Subsequent class-action litigation won beneficiaries the right to appeal and reapply for benefits after a federal judge ruled that the government had inappropriately removed from benefits individuals who had no change in the severity of their disability. By 1983, advocates had successfully pushed through a law ensuring that disabled beneficiaries could keep their benefits while appeals were underway — with Reagan pulling back on further efforts to purge the program and paying lip service to “truly deserving” disabled people.

Just as 1980s disability advocates successfully defeated Reagan’s attempted rollback of federal disability programs, the current generation has the opportunity to do the same to President Trump.

The Trump presidency will be a disaster — but even a disaster presents certain opportunities

Still, I won’t pretend that the aftermath of the 2016 election isn’t leaving people with disabilities feeling like Charlie Brown trying to kick the football before Lucy pulls it out from under him. It’s galling to face the prospect of President Trump in the same year that brought landmark advances in the visibility and priority placed on disability rights. In the space of a few hours, we went from planning how to make sure President Clinton lives up to her campaign promises to planning a desperate fight to make sure President Trump does not live up to his.

And yet, as in all such things, there is opportunity in disaster. Our imminent Trump presidency is likely to be a calamity for a broad swath of Americans — and liberal and progressive activists will respond by seeking to attack Trump on every front available.
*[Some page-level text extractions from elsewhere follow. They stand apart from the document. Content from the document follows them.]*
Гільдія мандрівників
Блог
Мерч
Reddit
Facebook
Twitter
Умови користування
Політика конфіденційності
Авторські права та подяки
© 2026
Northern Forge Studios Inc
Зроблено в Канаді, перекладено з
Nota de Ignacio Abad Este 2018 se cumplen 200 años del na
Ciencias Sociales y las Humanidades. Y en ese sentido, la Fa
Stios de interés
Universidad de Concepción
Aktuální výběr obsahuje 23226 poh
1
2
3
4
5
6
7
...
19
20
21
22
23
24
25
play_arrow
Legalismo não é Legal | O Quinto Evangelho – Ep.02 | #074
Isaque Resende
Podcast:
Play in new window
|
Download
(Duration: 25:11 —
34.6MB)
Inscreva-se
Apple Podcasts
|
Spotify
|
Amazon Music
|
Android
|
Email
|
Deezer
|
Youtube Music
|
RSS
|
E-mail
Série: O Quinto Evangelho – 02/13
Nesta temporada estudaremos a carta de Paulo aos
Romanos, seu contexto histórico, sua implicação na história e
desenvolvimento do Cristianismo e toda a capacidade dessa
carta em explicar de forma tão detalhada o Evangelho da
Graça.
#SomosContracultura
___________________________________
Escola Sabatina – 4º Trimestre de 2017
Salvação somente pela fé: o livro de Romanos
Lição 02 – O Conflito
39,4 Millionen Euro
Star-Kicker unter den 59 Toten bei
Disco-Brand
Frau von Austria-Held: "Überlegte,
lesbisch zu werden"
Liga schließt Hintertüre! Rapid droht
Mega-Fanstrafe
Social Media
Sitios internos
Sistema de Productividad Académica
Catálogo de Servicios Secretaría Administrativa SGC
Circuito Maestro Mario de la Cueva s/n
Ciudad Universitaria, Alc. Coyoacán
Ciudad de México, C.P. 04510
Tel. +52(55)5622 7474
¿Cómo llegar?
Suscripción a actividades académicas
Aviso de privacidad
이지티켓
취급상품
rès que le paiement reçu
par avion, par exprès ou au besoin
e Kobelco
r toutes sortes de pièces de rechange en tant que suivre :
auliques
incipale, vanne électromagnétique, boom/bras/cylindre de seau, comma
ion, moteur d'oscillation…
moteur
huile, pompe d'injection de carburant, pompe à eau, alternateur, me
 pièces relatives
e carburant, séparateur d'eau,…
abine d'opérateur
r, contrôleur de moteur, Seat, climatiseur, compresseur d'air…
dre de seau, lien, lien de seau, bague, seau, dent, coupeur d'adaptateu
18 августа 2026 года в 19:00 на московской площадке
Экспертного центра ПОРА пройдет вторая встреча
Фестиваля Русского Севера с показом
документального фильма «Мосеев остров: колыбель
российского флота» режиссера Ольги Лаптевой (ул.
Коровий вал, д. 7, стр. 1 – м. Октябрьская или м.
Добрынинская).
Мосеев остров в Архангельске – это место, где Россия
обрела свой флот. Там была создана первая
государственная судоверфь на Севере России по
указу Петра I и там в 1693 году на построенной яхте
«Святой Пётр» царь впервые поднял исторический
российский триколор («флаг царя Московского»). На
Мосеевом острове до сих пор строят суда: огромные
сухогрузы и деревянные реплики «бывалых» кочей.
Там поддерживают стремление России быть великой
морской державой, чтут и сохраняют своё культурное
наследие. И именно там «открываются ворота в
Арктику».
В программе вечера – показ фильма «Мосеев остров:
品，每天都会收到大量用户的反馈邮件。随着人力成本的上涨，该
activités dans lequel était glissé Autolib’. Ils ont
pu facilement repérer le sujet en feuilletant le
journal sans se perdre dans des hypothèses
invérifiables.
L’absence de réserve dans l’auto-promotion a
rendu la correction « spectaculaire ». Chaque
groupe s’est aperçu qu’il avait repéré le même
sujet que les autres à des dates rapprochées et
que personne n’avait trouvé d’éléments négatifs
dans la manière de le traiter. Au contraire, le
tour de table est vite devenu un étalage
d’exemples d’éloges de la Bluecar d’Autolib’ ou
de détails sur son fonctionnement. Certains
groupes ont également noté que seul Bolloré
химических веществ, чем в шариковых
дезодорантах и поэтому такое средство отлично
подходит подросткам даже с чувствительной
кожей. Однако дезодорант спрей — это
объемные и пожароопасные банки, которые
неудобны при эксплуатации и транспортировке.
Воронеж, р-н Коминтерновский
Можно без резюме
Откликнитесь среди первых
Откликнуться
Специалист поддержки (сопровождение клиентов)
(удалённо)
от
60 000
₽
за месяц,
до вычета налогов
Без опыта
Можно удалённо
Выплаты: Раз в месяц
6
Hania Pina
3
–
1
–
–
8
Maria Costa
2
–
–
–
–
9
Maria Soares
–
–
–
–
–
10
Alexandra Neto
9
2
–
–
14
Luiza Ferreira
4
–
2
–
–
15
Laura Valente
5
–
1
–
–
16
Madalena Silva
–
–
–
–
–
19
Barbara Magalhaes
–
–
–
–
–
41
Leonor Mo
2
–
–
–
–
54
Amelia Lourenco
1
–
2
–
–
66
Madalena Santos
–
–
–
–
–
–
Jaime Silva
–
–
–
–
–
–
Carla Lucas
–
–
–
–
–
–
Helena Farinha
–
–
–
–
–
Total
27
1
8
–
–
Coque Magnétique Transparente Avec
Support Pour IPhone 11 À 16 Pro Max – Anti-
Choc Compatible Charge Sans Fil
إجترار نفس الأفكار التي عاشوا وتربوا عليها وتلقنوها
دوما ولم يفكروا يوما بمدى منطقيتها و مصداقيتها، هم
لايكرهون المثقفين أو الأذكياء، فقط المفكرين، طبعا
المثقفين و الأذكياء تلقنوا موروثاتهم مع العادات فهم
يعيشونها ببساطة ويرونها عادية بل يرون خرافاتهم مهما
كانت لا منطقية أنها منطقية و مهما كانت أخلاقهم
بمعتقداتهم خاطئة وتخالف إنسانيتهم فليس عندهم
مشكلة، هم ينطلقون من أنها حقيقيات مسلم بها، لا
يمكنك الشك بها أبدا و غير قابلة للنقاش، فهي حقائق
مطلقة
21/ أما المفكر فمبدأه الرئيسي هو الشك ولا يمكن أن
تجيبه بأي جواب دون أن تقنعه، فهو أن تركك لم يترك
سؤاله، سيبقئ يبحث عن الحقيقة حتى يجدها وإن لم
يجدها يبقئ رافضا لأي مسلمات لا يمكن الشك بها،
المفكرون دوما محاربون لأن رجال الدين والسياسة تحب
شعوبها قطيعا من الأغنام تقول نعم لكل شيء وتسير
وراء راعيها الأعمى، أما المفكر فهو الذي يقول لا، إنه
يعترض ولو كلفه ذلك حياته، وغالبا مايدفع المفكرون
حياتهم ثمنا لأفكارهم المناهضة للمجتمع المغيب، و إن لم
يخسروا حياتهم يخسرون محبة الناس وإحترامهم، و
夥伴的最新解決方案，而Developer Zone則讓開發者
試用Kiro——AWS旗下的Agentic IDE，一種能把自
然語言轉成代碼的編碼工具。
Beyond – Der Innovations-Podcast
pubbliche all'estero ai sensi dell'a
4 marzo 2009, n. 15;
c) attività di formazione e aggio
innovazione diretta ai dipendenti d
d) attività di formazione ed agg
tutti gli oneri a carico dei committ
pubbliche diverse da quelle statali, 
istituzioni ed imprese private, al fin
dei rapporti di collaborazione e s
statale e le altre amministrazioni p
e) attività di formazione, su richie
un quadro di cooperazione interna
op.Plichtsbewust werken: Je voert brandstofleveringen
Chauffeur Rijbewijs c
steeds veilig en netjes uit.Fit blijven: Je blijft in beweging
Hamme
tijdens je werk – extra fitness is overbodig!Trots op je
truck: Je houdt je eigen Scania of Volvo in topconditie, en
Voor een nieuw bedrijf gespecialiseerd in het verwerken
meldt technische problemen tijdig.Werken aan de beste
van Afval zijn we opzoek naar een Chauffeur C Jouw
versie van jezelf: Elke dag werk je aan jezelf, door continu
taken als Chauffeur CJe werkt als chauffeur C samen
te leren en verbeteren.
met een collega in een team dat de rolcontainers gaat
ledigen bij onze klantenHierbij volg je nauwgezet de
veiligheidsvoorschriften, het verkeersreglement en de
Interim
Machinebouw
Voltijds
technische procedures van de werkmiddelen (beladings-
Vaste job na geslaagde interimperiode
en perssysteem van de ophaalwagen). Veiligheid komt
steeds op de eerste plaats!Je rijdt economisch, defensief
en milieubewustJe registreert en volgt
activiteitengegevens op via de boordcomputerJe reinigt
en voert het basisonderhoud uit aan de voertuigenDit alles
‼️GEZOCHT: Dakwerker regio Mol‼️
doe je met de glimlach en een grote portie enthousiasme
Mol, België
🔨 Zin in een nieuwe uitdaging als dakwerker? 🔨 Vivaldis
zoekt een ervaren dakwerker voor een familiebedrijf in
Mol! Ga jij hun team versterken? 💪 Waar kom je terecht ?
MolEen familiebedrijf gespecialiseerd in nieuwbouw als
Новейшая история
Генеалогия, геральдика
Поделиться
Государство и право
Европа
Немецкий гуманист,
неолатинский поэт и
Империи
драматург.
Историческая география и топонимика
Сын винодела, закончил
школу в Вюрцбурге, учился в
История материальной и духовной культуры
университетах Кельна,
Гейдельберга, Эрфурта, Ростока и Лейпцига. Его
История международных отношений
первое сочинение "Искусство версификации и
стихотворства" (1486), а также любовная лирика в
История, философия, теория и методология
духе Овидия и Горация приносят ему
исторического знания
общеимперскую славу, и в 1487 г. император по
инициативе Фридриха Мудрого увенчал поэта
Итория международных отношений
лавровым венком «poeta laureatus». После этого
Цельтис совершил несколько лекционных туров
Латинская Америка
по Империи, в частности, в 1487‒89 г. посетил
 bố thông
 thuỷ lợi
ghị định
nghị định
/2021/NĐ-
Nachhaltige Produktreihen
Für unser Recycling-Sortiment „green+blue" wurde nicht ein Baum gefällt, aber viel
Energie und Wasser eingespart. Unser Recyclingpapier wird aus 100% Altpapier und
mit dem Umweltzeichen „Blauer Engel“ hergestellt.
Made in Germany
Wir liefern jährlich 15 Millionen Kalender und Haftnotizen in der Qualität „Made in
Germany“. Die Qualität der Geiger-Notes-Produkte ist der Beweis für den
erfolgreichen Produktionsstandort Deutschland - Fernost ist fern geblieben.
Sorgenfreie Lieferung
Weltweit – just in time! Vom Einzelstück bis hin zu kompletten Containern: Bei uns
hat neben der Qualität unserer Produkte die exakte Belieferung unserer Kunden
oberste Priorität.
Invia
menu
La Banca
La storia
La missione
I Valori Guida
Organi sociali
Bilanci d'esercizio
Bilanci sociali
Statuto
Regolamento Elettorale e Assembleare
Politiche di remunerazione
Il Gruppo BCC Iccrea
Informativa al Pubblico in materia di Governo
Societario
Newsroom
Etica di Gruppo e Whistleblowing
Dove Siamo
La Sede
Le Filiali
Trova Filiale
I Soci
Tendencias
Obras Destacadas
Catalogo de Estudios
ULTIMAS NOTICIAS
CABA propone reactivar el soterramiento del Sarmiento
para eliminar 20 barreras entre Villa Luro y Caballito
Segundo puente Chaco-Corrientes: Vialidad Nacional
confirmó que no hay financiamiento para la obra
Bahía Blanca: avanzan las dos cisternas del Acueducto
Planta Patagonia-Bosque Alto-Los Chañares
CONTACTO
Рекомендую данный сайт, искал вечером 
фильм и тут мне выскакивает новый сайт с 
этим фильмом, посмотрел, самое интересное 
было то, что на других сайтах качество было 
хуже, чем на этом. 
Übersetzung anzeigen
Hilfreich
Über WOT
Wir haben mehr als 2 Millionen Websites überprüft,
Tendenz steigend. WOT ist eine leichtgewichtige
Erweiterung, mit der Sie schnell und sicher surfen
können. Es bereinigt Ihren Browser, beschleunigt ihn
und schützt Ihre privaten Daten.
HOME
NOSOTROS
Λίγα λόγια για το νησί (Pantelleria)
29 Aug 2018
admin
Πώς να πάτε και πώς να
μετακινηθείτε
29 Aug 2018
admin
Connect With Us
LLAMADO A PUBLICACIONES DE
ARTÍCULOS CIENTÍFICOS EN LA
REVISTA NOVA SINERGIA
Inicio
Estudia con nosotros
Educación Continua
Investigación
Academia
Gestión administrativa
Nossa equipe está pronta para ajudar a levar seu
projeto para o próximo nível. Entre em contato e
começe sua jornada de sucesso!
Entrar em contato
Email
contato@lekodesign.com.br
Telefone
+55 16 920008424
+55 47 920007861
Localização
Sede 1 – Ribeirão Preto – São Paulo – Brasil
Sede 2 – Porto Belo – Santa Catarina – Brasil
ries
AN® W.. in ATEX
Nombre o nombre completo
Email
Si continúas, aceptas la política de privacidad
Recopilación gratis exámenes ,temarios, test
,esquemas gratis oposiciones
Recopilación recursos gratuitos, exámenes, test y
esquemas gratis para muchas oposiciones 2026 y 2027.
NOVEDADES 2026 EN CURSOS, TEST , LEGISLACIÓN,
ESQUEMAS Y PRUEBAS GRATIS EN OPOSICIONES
For a disability rights movement that’s often seen as the orphan stepchild of progressive advocacy, there’s a chance to better integrate disability into the liberal pantheon of diversity, identity, and protected class. By better highlighting how disabled Americans will almost certainly suffer under Trump policies, disability activists can familiarize the advocates and policymakers who will form the nucleus of the next Democratic administration with our needs and our values.

Just like the George W. Bush administration’s crusade against same-sex marriage helped to normalize the role of the LGBTQ movement under the civil rights umbrella (and within the Democratic Party’s political coalition), it may very well be that disability rights activists will achieve greater solidarity from other progressive groups after four years of shared opposition to the outrages of President Trump. Compared with the potentially game-changing strides forward promised by the Clinton campaign, this is cold comfort — but it is something we can cling to as we prepare for the fights to come. With the lives of millions of Americans with disabilities at stake — as well as those of people of color, Jews, Muslims, low-income persons, LGBTQ Americans, and members of other marginalized groups — we need all the silver lining we can find. The next four years will be difficult ones.

Ari Ne’eman is the president of the Autistic Self Advocacy Network and served as one of President Obama’s appointees to the National Council on Disability from 2010 to 2015.